There was a boy in the desert left with the husk of a car.
He had nothing. He had nobody. There was the hot sand, and the sun, and the car.
If the boy did nothing, then he would die. Nobody was there. Nobody would save him.
So the boy opened the car. Inside were all manner of sheer, sharp metal parts. And underneath the hood there lacked an engine.
The boy tinkered, placing the metal into this place and that. Soot smeared his face and got into his eyes. The metal parts cut his hands. The boy would've cried, but there was no time to cry. There was only the sun and the hot sand, always draining the water in his body away. If the boy did nothing, the boy would die.
Days passed when the engine could not turn. The boy fell asleep in the cold those nights in the abyss of uncertainty. Each night, he wondered if he would see the sun again.
Then, one day, when he had thought long and hard about what to do, he discovered it: a tight elastic band that held parts, previously loose, back together.
He tried the ignition, and it erupted in a set of painful screeches. The parts did not want to be where they were. The did not fit well next to one another. This was not the task they were designed for. "Please," the parts cried, "free us from the engine you've made us into."
"No," said the boy, "you've finally become what I've needed! Now move!"
And so, the car moved. The engine screeched inside, but the boy couldn't care. He was ecstatic that the car was in motion, and that soon he would be out of the desert. Somewhere he could live.
To the boy's dismay, the desert stretched on and on. He drove and he drove, but he found nothing, until he sighted a desert town. For a moment, he was happy. There was somebody.

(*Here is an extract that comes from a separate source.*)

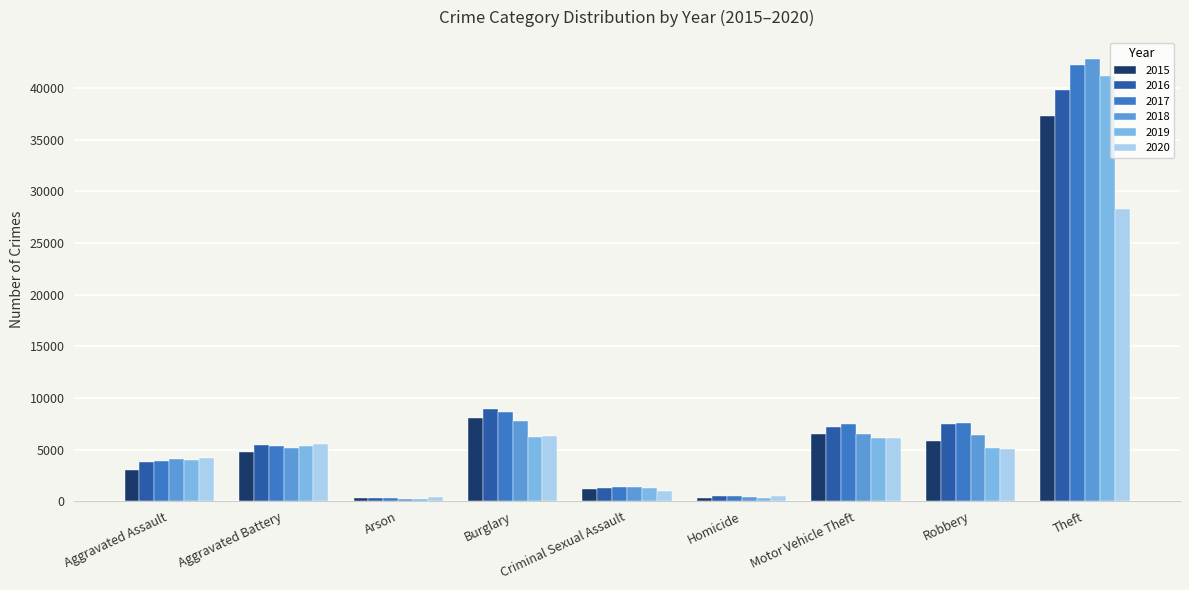

Rank the series by their maximum value, from lowest to highest.

2020, 2015, 2016, 2019, 2017, 2018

The townspeople heard that screechy car from quite a distance away: it sounded like it was in pain. When finally that car pulled into town, the boy stumbled out of it, gleaming. "Isn't it wonderful?" the boy said, "I made this car, all by myself!"
The townspeople's reception was not the applause he had wanted. Nobody knew what to say, until one woman asked, "where are your parents?"
"I don't have parents," said the boy, "I come from the desert." The answer did not soothe the woman.
"Say," said one man, "can I see what's going on inside of that car? It sounds like something's wrong."
"No," said the boy, "it may sound loud, but that's how engines are supposed to sound."
"Let's take a look," said that man's wife, "I'm sure we can fix whatever's wrong." And so the couple went to lay hands on the car's hood.
Fear gripped the boy's body. He imagined that as soon as that hood was opened, each part would spring out again, and he would be left to die in the desert once more. "No!" the boy screamed, "don't touch it! I need it! Don't touch it!"
The boy fled back into the car, and turned the ignition on, but those parts refused. Now all the angrier having come so close to being freed, they didn't want to start again. "Move!" the boy cried. "Move, move!" He turned the ignition again and again, and the gears strained and pulled and tugged.
"We've had enough of you," said the gears, "and we can't keep this up any longer."
A sound like shrapnel emerged from within the car, and in the next moment, the hood burst open and the bright metal parts poured out. The elastic band had broken.
The boy's body froze over. The sole instrument of his survival had failed him. His mind turned back to the hot sands and the sun and the husk, and to the life he thought he had left behind. He was in the desert again.
But there was a knock on the driver's side door. It was the couple, again.
"Need a hand?" they asked.
Would you take their offer? Does the boy?